TU TAREA =
Escribe de nuevo cada línea de los datos, sin alterar ningún carácter ni su orden.

DATOS PROPORCIONADOS =
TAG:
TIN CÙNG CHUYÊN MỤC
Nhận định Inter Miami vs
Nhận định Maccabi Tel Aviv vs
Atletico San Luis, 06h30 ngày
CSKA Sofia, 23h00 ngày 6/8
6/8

SOLUCIÓN =
TAG:
TIN CÙNG CHUYÊN MỤC
Nhận định Inter Miami vs
Nhận định Maccabi Tel Aviv vs
Atletico San Luis, 06h30 ngày
CSKA Sofia, 23h00 ngày 6/8
6/8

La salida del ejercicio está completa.